Let there be a code $(a_1, a_2, a_3, \dots, a_n)$; with each term a real number between $0$ and $1$.
Suppose there is a lock, with $n$ circular cogs. To unlock it, each cog must be set to the value of that term in the code. That is, the first cog must be spun round to $a_1$, the second cog to $a_2$, all the way to the $nth$ cog, which is to be spun to $a_n$.
Each cog is modulo $1$; that is, the position $0$ is the same as position $1$. When unlocking it, the cogs can be spun either forwards or backwards. For instance, to get from $0.9$ to $0.1$ requires spinning the cog $0.2$ units forward or $0.8$ units backward. Any number of adjacent cogs can be spun together.
Suppose the lock starts with each cog at position $0$. It is easy to calculate the minimum distance that the cogs must be spun to reach the code and unlock it.
For instance, if the code is $(0.3, 0.6)$ the optimal solution is to spin both cogs forward $0.3$, and then the second cog forwards by $0.3$ again, for a total distance of $0.6$. If the code were $(0.2, 0.9, 0.7)$ an optimal solution would be to spin the first and second cogs forward $0.2$, and then to spin the second and third cogs backwards $0.3$; for a total distance of $0.5$.
Now for the question: for a given n, what code will maximize this minimum distance? It is clear that when $n=2$, the maximising code will be $(1/3, 2/3)$ or $(2/3, 1/3)$; for a distance of $2/3$. When $n=3$, the maximum distance that I can achieve is $0.8$, with the code $(1/5, 4/5, 2/5)$. However, I haven't proved that this is the maximum. Can anyone find a better code? What about for $n>3$ ?

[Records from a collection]
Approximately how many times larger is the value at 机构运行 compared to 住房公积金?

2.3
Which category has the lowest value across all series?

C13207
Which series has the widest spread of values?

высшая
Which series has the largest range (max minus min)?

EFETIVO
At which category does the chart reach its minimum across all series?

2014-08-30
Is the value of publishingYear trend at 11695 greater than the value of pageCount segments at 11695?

→ **REQUIRED ACTIONS**
[A] Copy out the portion of the cog-lock problem that begins at the words "Each cog is" and stops after "and unlock it.".
[B] Condense the paragraph of the cog-lock problem that opens with "Each cog is modulo $1$" into a short bulleted list that keeps its main facts.

→ **ANSWERS PER TASK**
[A]
Each cog is modulo $1$; that is, the position $0$ is the same as position $1$. When unlocking it, the cogs can be spun either forwards or backwards. For instance, to get from $0.9$ to $0.1$ requires spinning the cog $0.2$ units forward or $0.8$ units backward. Any number of adjacent cogs can be spun together.
Suppose the lock starts with each cog at position $0$. It is easy to calculate the minimum distance that the cogs must be spun to reach the code and unlock it.

[B]
- Each cog works modulo $1$, so position $0$ is the same as position $1$.
- Cogs can be spun forward or backward. For example, moving from $0.9$ to $0.1$ takes $0.2$ units forward or $0.8$ units backward.
- Any number of adjacent cogs can be spun together.